Drug, medicinal, pharmaceutical, biologic, simple are comparable when they denote a substance used by itself or in a mixture with other substances for the treatment of or in the diagnosis of disease.
Drug is the ordinary comprehensive term in both general and professional use for such a substance, whether of plant, animal, or mineral origin, or produced synthetically, and in its broadest use denotes any substance used as a medicine or in making medicines.
Especially in technical use the term also has certain more specific uses; sometimes it may denote a medicinal substance recognized in an official pharmacopoeia or formulary as distinguished from one used in folk medicine or proprietary remedies; even more specifically it may denote a narcotic and especially an addictive narcotic substance.
Medicinal is interchangeable with drug in the latter’s comprehensive sense and is often preferred, especially in commerce, in manufacture, and in law where indication of the ultimate use of the substance is for one reason or another desirablex.
Pharmaceutical is also often preferred to drug by pharmacists and manufacturers, especially as a designation of drugs (as quinine, cod-liver oil, and aspirin) which are commercially refined or prepared or synthetically manufactured.

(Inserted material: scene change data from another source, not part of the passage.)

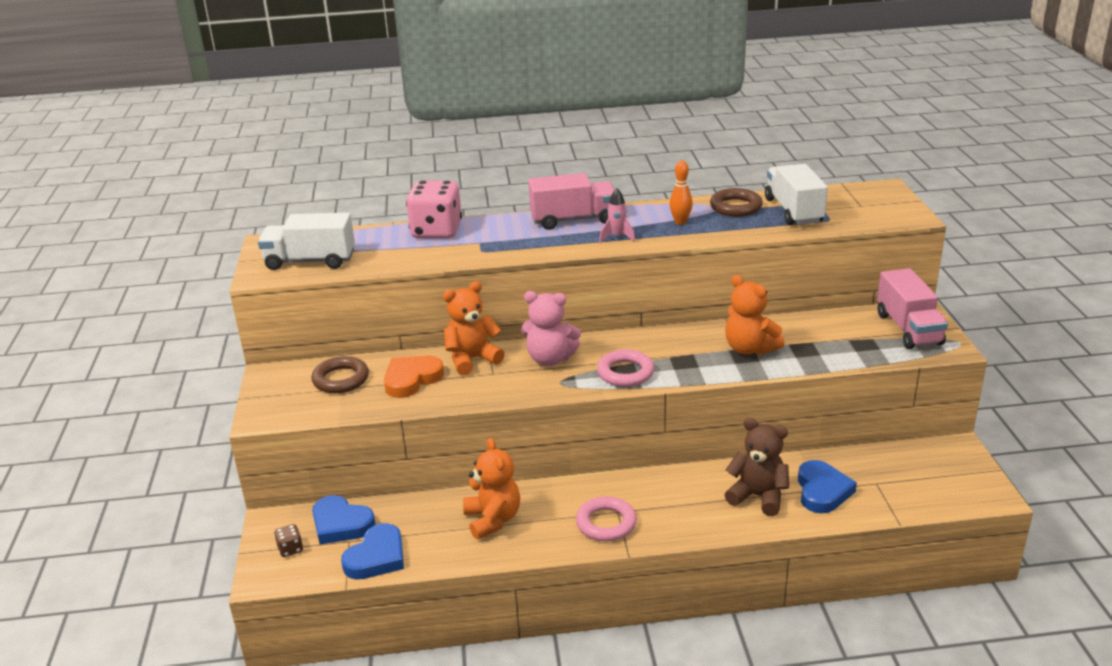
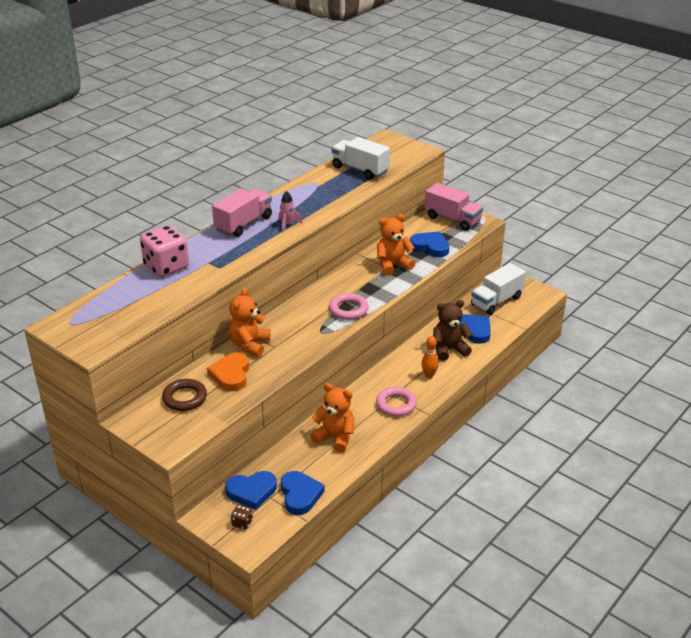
camera: 45 degrees left, 5 degrees up
white truck [258,213,355,270] -> white truck moved to [471,263,526,315]
pink teddy bear [521,291,581,366] -> none
orange bowling pin [670,161,693,225] -> orange bowling pin moved to [421,336,439,378]
brown ring [710,188,763,217] -> none
orange teddy bear [725,275,785,355] -> orange teddy bear turned 150 degrees clockwise [377,214,415,276]
none -> blue heart [410,231,449,257]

The term is also used to distinguish strictly therapeutic substances from other substances of similar origin or composition.
Biologic is the increasingly frequent designation for a therapeutic product (as a globulin, serum, vaccine, or antibody) that is ultimately a product of living organisms.
Simple usually denotes a plant product used for its real or fancied medicinal value especially in primitive or folk medicine. It may also be used of a plant drug or medicinal preparation containing only one active ingredient.